As best we could tell, the vmk1 interface was unused. The portgroup named ‘storage’ had a VLAN backing that didn’t actually exist in the environment & the VMkernel IP address wasn’t a network that existed either. Once we knew which network adapter was actually in use, the ping response returned an IP address of a known NAS. We did a bit more digging and found host entries that were obfuscating the actual IP addresses of known storage targets. For reference, here is how we found the host file entries, again using esxcli.

$esxcli.network.ip.hosts.list.invoke() | Select-Object HostName, IPaddress

HostName      IPaddress
--------      ---------
network.nfs.2 192.168.10.26
network.nfs.1 192.168.10.26
network.nfs.9 192.168.67.21

After the fact I put together a quick script to help in the odd event I ever see something like this again.

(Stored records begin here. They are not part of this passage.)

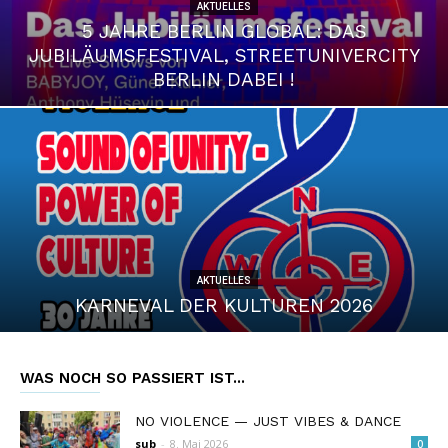
AKTUELLES
5 JAHRE BERLIN GLOBAL: DAS
JUBILÄUMSFESTIVAL, STREETUNIVERCITY
BERLIN DABEI !
AKTUELLES
KARNEVAL DER KULTUREN 2026
WAS NOCH SO PASSIERT IST...
NO VIOLENCE — JUST VIBES & DANCE
sub
-
8. Mai 2026
0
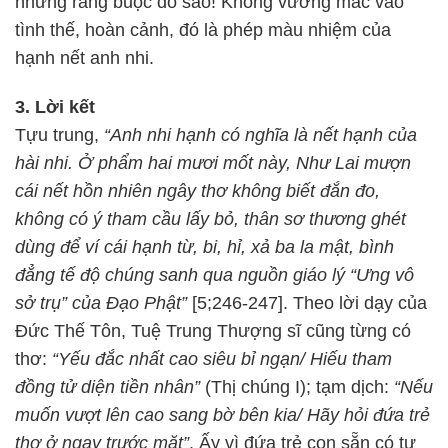
những ràng buộc đó sao! Không vướng mắc vào
tình thế, hoàn cảnh, đó là phép màu nhiệm của
hạnh nết anh nhi.
3. Lời kết
Tựu trung,
“Anh nhi hạnh có nghĩa là nết hạnh của
hài nhi. Ở phẩm hai mươi mốt này, Như Lai mượn
cái nết hồn nhiên ngây thơ không biết đắn đo,
không có ý tham cầu lấy bỏ, thân sơ thương ghét
dùng để ví cái hạnh từ, bi, hỉ, xả ba la mật, bình
đẳng tế độ chúng sanh qua nguồn giáo lý “Ưng vô
sở trụ” của Đạo Phật”
[5;246-247]. Theo lời dạy của
Đức Thế Tôn, Tuệ Trung Thượng sĩ cũng từng có
thơ:
“Yếu đắc nhất cao siêu bỉ ngạn/ Hiếu tham
đồng tử diện tiền nhân”
(Thị chúng I); tạm dịch:
“Nếu
muốn vượt lên cao sang bờ bên kia/ Hãy hỏi đứa trẻ
thơ ở ngay trước mặt”
. Ấy vì đứa trẻ con sẵn có tự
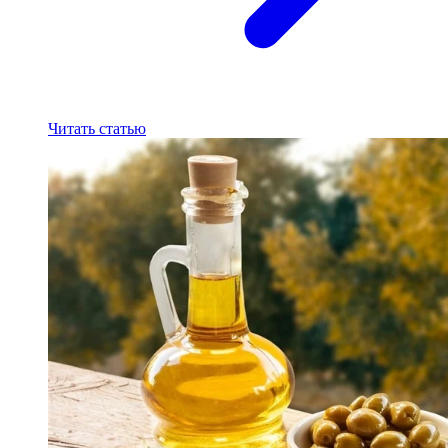
Читать статью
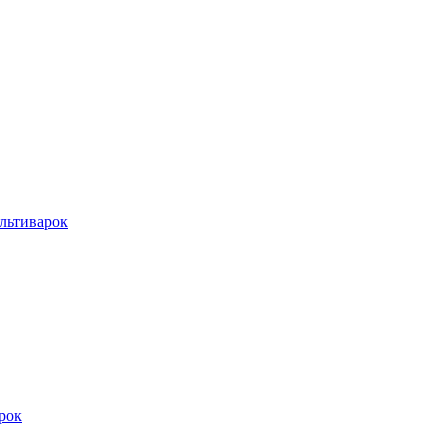
льтиварок
рок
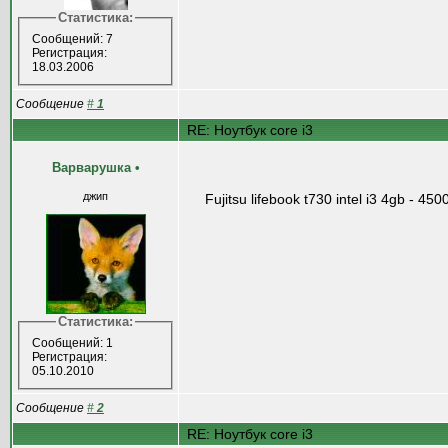
Статистика:
Сообщений: 7
Регистрация:
18.03.2006
Сообщение
#
1
RE: Ноутбук core i3
Варварушка
•
джип
Fujitsu lifebook t730 intel i3 4gb - 450
Статистика:
Сообщений: 1
Регистрация:
05.10.2010
Сообщение
#
2
RE: Ноутбук core i3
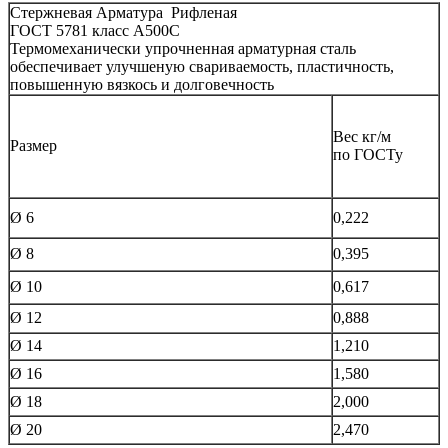
Стержневая Арматура Рифленая
ГОСТ 5781 класс А500С
Термомеханически упрочненная арматурная сталь
обеспечивает улучшеную свариваемость, пластичность,
повышенную вязкось и долговечность
Вес кг/м
Размер
по ГОСТу
Ø 6
0,222
Ø 8
0,395
Ø 10
0,617
Ø 12
0,888
Ø 14
1,210
Ø 16
1,580
Ø 18
2,000
Ø 20
2,470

It finds all the unique hostnames/IPs used by NFS datastores and then for each VMkernel interface attempts to ping the NFS host, only showing the successful ping responses.

$thisVmHost = 'h197-vesx-04.lab.enterpriseadmins.org'
foreach ($thisDatastoreBacking in Get-vmhost $thisVmHost | get-datastore |?{$_.ExtensionData.info.nas.type -eq 'NFS'} | select-object @{N='RemoteHostNames';E={$_.ExtensionData.info.nas.RemoteHostNames}} -Unique) {
  foreach ($thisVmk in Get-VMHostNetworkAdapter -VMHost $thisVmHost -VMKernel) {
    $esxcli = Get-EsxCli -VMHost $thisVmHost -v2
    $networkDiagPing = $esxcli.network.diag.ping.CreateArgs()
    $networkDiagPing.host = $thisDatastoreBacking.RemoteHostNames
    $networkDiagPing.interface = $thisVmk.name
    try {$pingResults = $esxcli.network.diag.ping.Invoke($networkDiagPing); $uniqueHosts = [string]::Join(', ', ($pingResults.Trace.host | select-object -Unique))} catch { $pingResults=$null }
    
    if ($pingResults) { "Pinging $($thisDatastoreBacking.RemoteHostNames) from $($thisVmk.name) [IP $($thisVmk.IP)] took path $uniqueHosts" }
  } # end vmkernel loop
} # end Datastore backing loop

In a lab with a similar configuration, the script above produces output similar to:

Pinging network.nfs.1 from vmk0 [IP 192.168.10.19] took path 192.168.10.26
Pinging network.nfs.2 from vmk0 [IP 192.168.10.19] took path 192.168.10.26
Pinging network.nfs.9 from vmk0 [IP 192.168.10.19] took path 192.168.57.21, 192.168.10.1, 192.168.127.252

The final row in that output shows an NFS target that was not on the local network and took a few hops to get to the final destination, which might be helpful to see.